For same external force,

$$\begin{array}{l}\Rightarrow \frac{W_1}{W_2}=\frac{k_2}{k_1}\end{array}$$

As $k_1>k_2$ ,

$$\begin{array}{l}\Rightarrow W_1<W_2\end{array}$$

Hence, option (b) is correct.

We need to obtain an expression for the speed "v". This relation can be obtained, using "work - kinetic energy" theorem :

$$\begin{array}{l}\frac{1}{2}m{v}^2=mgl\sin \theta -{\mu }_{k}mgl\cos \theta \\ \Rightarrow \frac{1}{2}{v}^2=gl\sin \theta -{\mu }_{k}gl\cos \theta \end{array}$$

Clearly, the speed at the bottom of the incline is independent of mass "m".

Hence, option (a) is correct.

The work done by a spring force for an extension "x" is :

$$\begin{array}{l}{W}_S=-\frac{1}{2}k{x}^2\end{array}$$

However, spring does this work on blocks of same mass, which are pulled by equal horizontal force. The work by spring is, thus, equally divided on two blocks.
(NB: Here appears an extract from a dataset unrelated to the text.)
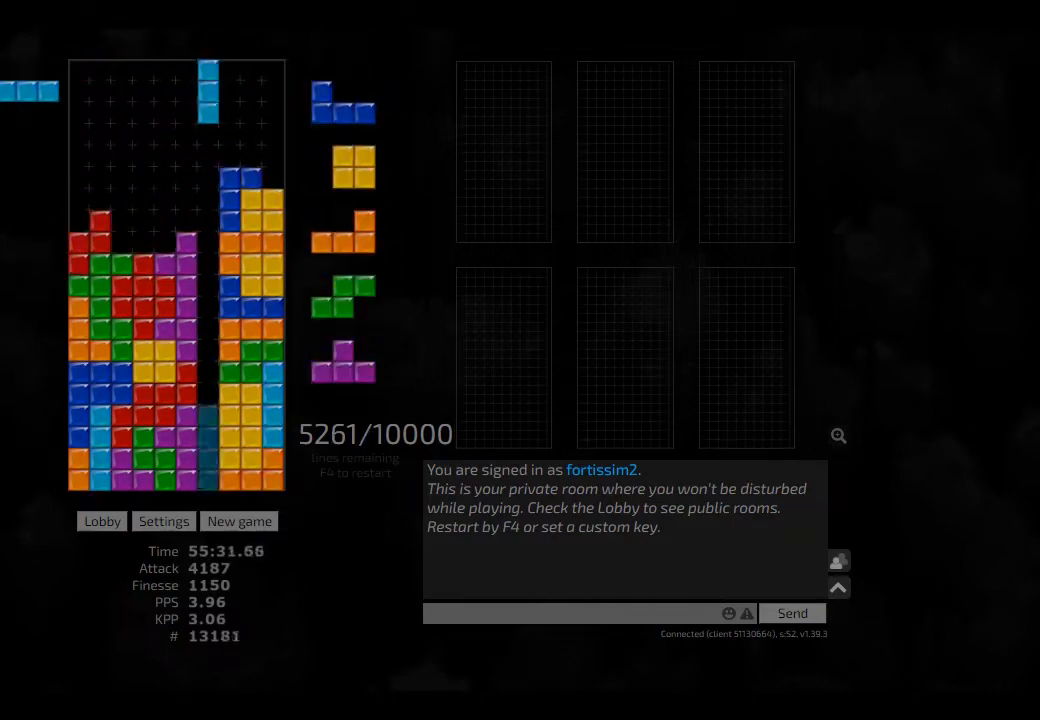
{"keys": [], "events": [[41, "hd", "up"], [83, "cw", "up"], [83, "right", "up"], [166, "hd", "down"], [208, "hd", "up"], [208, "left", "down"], [250, "left", "up"]]}
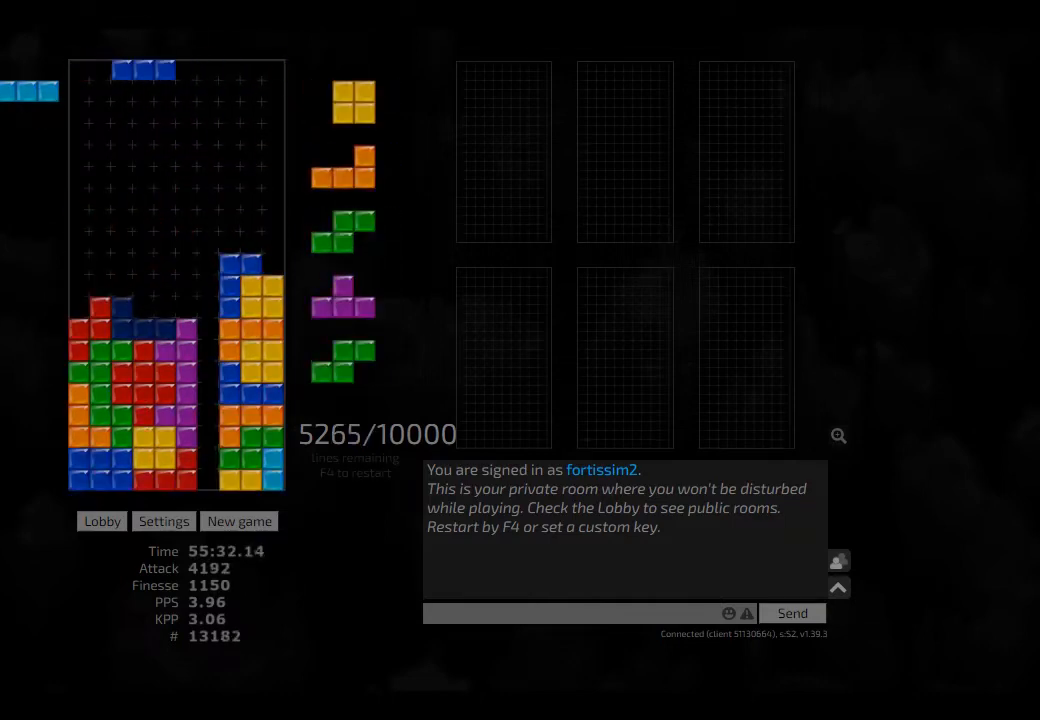
{"keys": [], "events": [[83, "hd", "down"], [125, "ccw", "down"], [125, "left", "down"], [166, "ccw", "up"], [166, "hd", "up"], [166, "left", "up"], [291, "hd", "down"], [333, "hd", "up"], [333, "right", "down"], [375, "right", "up"]]}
Hence, work done by the sping on each block is :

$$\begin{array}{l}{\mathrm{W\text{'}}}_S=-\frac{1}{4}k{x}^2\end{array}$$

Hence, option (d) is correct.

The first part of the question can be used to determine the spring constant. The work done by external force is :

$$\begin{array}{l}W=\frac{1}{2}k{x}^2\end{array}$$

$$\begin{array}{l}\Rightarrow k=\frac{2W}{x^2}\\ \Rightarrow k=\frac{2x4}{{0.1}^2}=800N/m\end{array}$$

Now, work done to extend the spring by a total of 20 cm,

$$\begin{array}{l}\Rightarrow W=\frac{1}{2}x800x{0.2}^2=16J\end{array}$$

Thus, additional work required is 16 - 4 = 12 J

Hence, option (c) is correct.

Let "v" be the terminal speed. The change in kinetic energy ( $\frac{1}{2}m{v}^2$ ) is equal to the work done by gravity and viscous force. Gravity does the positive work, whereas viscous force does negative force. When the drop attains terminal velocity, then viscous force equals the weight of the rain drop,

$$\begin{array}{l}F=mg\end{array}$$

$$\begin{array}{l}\Rightarrow 6\pi \eta rv=mg\end{array}$$

$$\begin{array}{l}\Rightarrow v=\frac{mg}{6\pi \eta r}\\ \Rightarrow v=\frac{\frac{4}{3}\pi r^3\rho g}{6\pi \eta r}\\ \Rightarrow v\propto r^2\\ \Rightarrow v=A{r}^2\end{array}$$

where "A" is a constant. Now, work done by the forces :

$$\begin{array}{l}W=\frac{1}{2}m{v}^2\\ \Rightarrow W=\frac{1}{2}x\frac{4}{3}\pi r^3\rho A^2{r}^4\\ \Rightarrow W\propto r^7\end{array}$$

Hence, option (d) is correct.